How I Fell Back in Love with Food After It Almost Killed Me

Food has many definitions. For some, it is a fuel whose only purpose is to power an athlete through their next workout. For others, it's a luxury, the creamy taste of ice cream melting on the tongue. Pre-diagnosis, food was just part of life. I devoured pizza during sleepovers, baked on the weekend and never turned down a trip to In-N-Out.

And then, during months of extreme nausea, acid reflux, and weight loss, food changed. Suddenly, it transformed into a weapon, the cause of all my pain. And even after I became Casey the College Celiac and dove into eating gluten free, food kept torturing my belly. I didn't heal like the doctor promised. The weight I had lost didn't magically reappear. Food as medicine didn't work .

How I Fell Back in Love with Food After It Almost Killed Me

I didn't mean to stop eating. I didn't mean to live off of a rice cake with a swipe of peanut butter for breakfast, an omelet for lunch and a salad for dinner. But, suddenly, that's what happened. The food lover - the girl who ate everyone else under the table and left waitresses flabbergasted at her empty plate - broke up with her appetite because it just. Hurt. Too. Much.

I staggered around my college campus like a zombie. My stomach gurgled with liquid fire. Eventually, I ended up in the hospital hooked up to an NG tube feeding me liquid cheeseburgers. And when I returned to school a week and a half later, for the first time in ages, I feltnormal. Almost.

How I Fell Back in Love with Food After It Almost Killed Me
My new facial accent at the time...

Food no longer tied up my stomach in fear, but the idea of being "healthy" dominated my mind. To gain weight, my doctors prescribed a diet of brownies, ice cream - anything dripping in calories. But I couldn't do it. My mind rebelled. It just seemed illogical to me that, in order to be healthy, I had to gorge on unhealthy treats.

That's not to say that I turned down every sweet (almond butter and I are joined at the lips), but sweets suddenly became less important. I loaded my plate with a rainbow of veggies and proteins and cringed at the idea of past greasy favorites like Pizza Hut. I became so obsessed with "being healthy" that I forgot that what society deems as healthy isn't for everyone. And, as I've finally realized, it isn't healthy for me.

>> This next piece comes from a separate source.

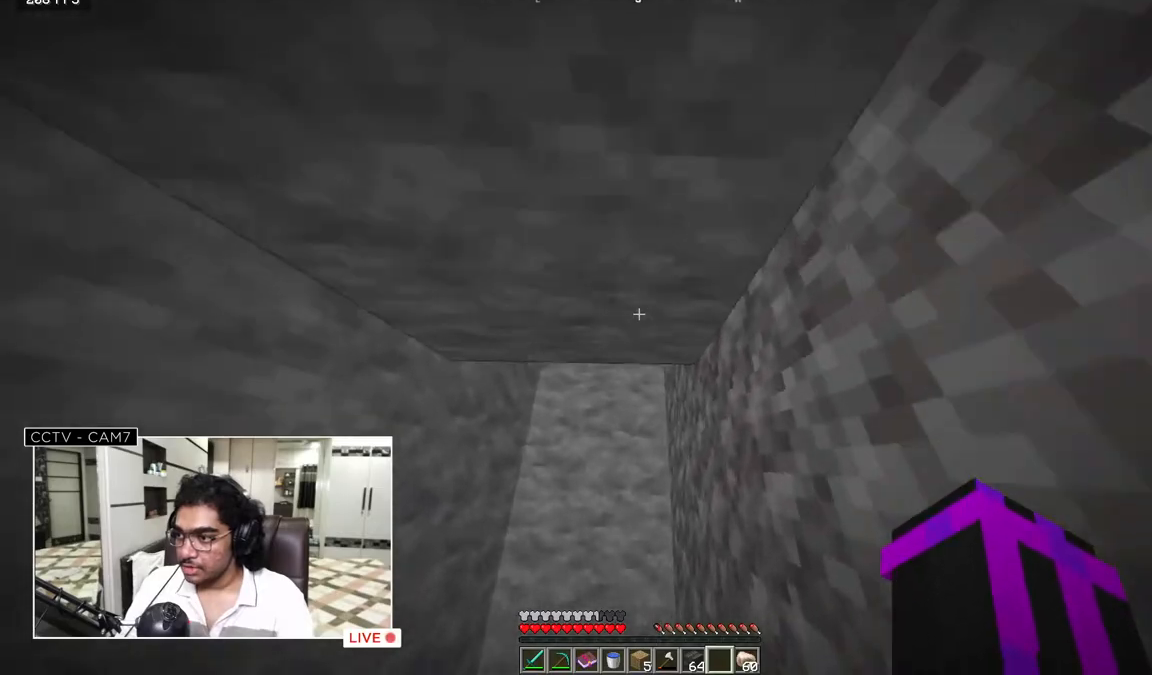
{"keys": [], "mouse": [], "events": [[317, "w", "up"]]}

How I Fell Back in Love with Food After It Almost Killed Me
This is my healthy: in a single day cinnamon apple oats

in a close to-empty almond butter jar!

Food has worn many masks in my life: the criminal, thief of dietary enjoyment; the judge able to unlock health if regulations are met. Now, food and I have a different relationship: food - every type of it - is my friend. And I can't thank celiac enough for teaching me that.

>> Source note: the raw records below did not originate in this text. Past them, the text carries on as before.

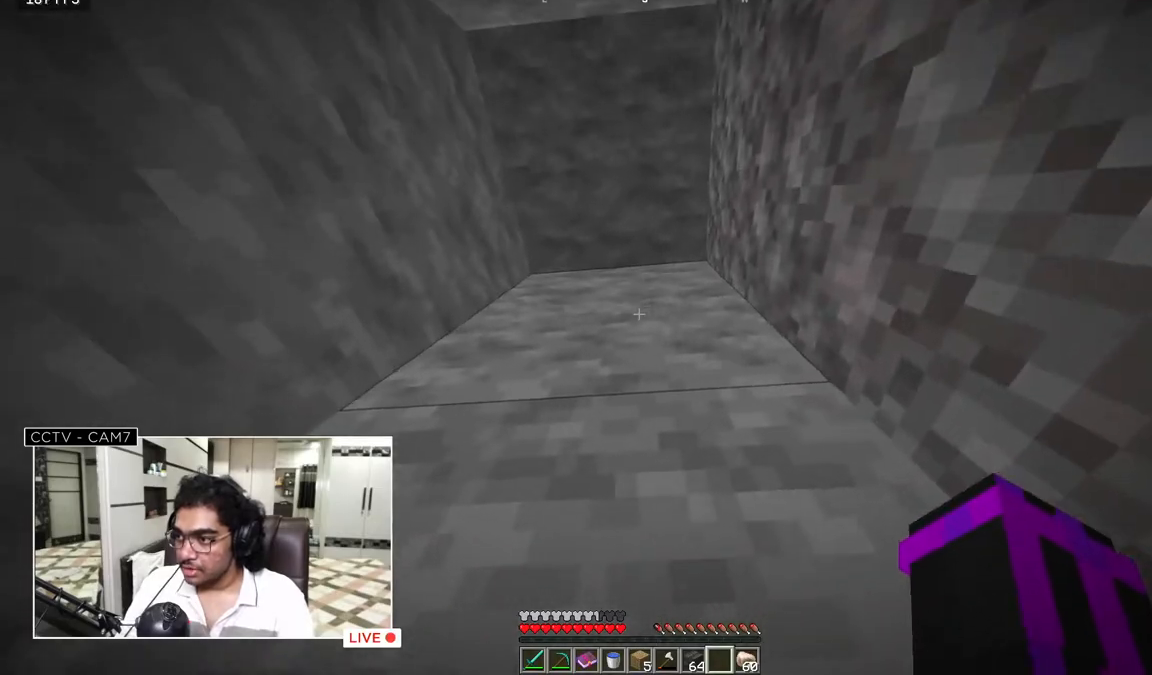
{"keys": [], "mouse": [], "events": []}
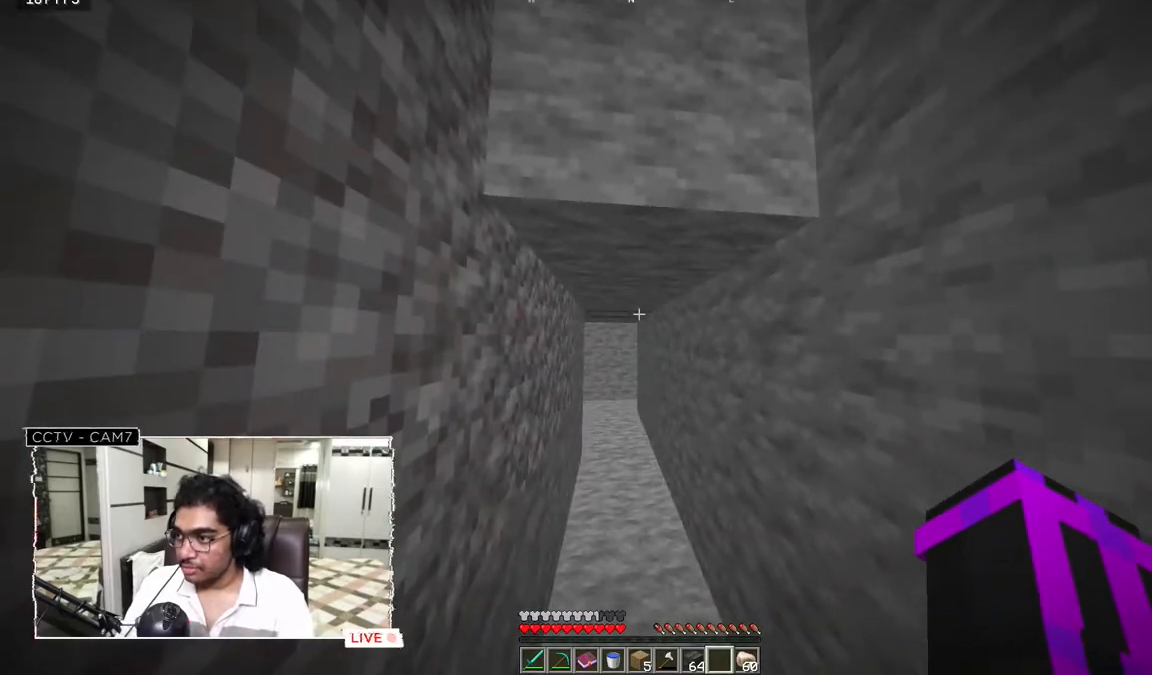
{"keys": ["w"], "mouse": [], "events": [[83, "w", "down"]]}
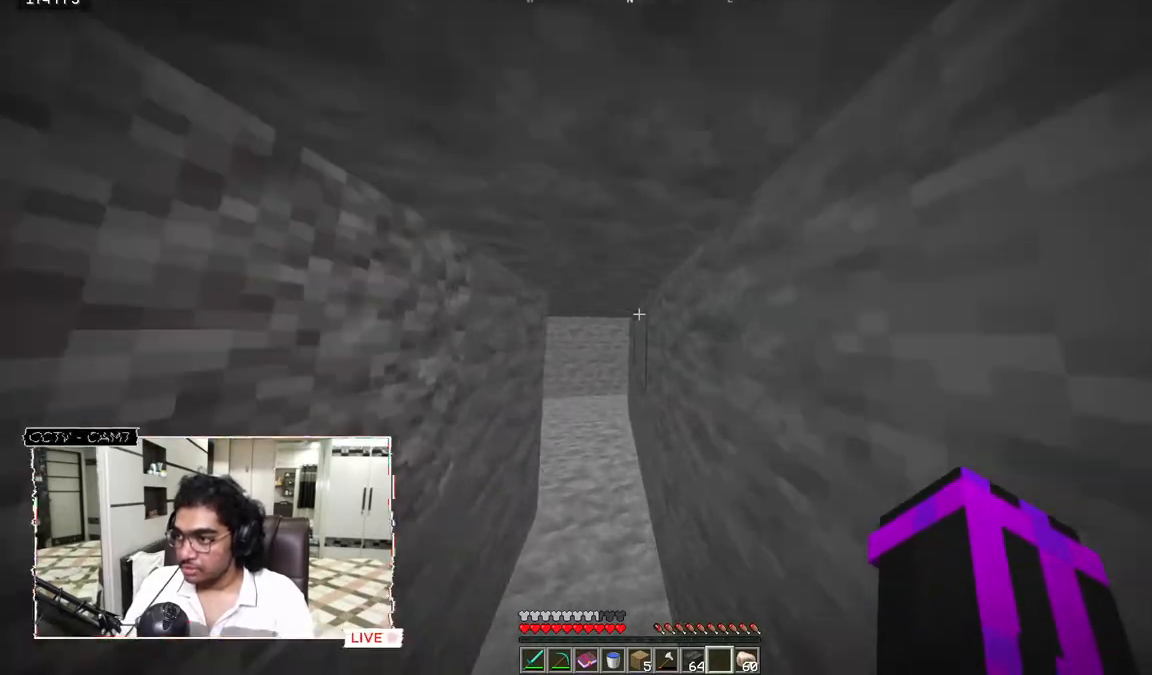
{"keys": ["w"], "mouse": [], "events": []}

I still eat healthy. I still love salads, avocados, sweet potato rounds and broccoli (even though my dad gags every time he sees my plate). I still try out new health trends like acai powder in my smoothies or 72% dark chocolate. But I also love Chick Fil A's gluten free fries and ketchup. I love watching my molten lava chocolate mug cake inflate in the microwave. And my afternoons are packed full of recipe experimentation, from pizza dough to brownies.

How I Fell Back in Love with Food After It Almost Killed Me
My cutting-edge pizza masterpiece! Thanks Pamela's!

And, sure, that half a tub of sunflower butter in my quinoa flakes may not part of average Annie's "healthy" diet, but it fits in mine. And while some might think I eat "too healthy," I know that I'm giving my tummy and taste buds everything they crave. The fact is, I'm weird. I'm one of the 1 in 133 people with celiac disease in the US. My eating style doesn't match the national average - and I'm finally okay with that.

It's been a long, hard journey to find my personal definition of food and heath. First, my body extinguished my appetite; then society and my quest for the holy grail of health limited my diet. Now, a year after celiac triggered this cycle, I am finally free.

How I Fell Back in Love with Food After It Almost Killed Me
I'm on pinnacle?Or getting there!

Food has never tasted so sweet.

*Also found at Peas and Crayon's link party and Runningwithspoon's link party!*

How did celiac alternate your dating with meals? How is food and you now? Comment underneath!

Mustaqim Jaed Saya Seorang Yang Hoby Menulis Dan Menggambar.